WHAT YOU SHOULD DO => Using the patent abstract, explain what the indication in the encrypted payload identifies and what the text says its algorithm was used for. Answer in one to three sentences.

TEXT PROVIDED =>

18426119. HARDWARE-BACKED PASSWORD SECURITY FOR CLOUD SYSTEMS (Salesforce, Inc.)
Contents
HARDWARE-BACKED PASSWORD SECURITY FOR CLOUD SYSTEMS
Organization Name
Inventor(s)
Prasad Peddada of Alameda CA (US)
HARDWARE-BACKED PASSWORD SECURITY FOR CLOUD SYSTEMS
This abstract first appeared for US patent application 18426119 titled 'HARDWARE-BACKED PASSWORD SECURITY FOR CLOUD SYSTEMS
Original Abstract Submitted
Methods, systems, and devices for data processing are described. A server host may receive a login request that includes a clear text password for an account associated with a tenant of a multi-tenant cloud platform. The server host may retrieve an encrypted payload associated with the account. The encrypted payload may include a hash value of a user-configured password for the account and an indication of a hashing algorithm used to transform the user-configured password into the hash value. The server host may obtain a wrapped symmetric key provisioned by a symmetric key distribution service. The server host may transmit a request that includes the encrypted payload, the clear text password, and the wrapped symmetric key. The server host may receive a response that indicates whether a hash value of the clear text password from the login request corresponds to the hash value of the user-configured password.

Stored data:

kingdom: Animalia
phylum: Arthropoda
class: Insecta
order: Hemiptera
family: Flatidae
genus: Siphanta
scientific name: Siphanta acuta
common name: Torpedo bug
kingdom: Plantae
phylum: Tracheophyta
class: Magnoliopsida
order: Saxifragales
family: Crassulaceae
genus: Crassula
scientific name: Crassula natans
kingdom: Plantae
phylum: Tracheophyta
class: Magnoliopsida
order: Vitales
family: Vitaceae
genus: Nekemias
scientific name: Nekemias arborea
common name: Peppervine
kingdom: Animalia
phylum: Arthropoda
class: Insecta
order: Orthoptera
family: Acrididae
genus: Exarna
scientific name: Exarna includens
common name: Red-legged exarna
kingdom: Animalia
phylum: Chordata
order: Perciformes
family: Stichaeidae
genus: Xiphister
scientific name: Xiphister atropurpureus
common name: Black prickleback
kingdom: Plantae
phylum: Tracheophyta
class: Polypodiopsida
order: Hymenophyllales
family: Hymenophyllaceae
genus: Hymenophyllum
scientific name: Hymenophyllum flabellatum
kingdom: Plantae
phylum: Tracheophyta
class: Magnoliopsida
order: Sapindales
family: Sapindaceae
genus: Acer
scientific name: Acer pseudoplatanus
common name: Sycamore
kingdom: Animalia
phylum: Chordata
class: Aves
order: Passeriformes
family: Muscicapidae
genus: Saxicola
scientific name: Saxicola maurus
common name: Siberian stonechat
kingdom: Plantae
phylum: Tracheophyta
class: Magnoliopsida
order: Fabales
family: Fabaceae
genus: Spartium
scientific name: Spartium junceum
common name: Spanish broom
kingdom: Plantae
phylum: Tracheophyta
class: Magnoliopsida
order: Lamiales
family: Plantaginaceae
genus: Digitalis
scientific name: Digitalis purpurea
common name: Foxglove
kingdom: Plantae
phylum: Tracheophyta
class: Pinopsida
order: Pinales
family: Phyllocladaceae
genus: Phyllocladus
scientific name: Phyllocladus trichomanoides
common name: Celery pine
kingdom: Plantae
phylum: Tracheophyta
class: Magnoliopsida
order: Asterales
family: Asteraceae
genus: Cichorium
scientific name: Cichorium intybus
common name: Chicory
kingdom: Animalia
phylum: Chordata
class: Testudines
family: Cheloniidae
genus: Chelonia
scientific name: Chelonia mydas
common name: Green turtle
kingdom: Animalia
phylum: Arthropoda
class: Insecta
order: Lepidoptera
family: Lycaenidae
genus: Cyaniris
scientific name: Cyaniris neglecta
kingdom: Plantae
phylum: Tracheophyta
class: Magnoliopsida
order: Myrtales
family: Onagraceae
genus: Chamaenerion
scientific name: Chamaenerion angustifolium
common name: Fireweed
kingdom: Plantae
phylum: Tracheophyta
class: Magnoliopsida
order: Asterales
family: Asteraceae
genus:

EXERCISE OUTPUT => The indication identifies the hashing algorithm. According to the abstract, that algorithm was used to transform the user-configured password into the hash value stored in the same encrypted payload.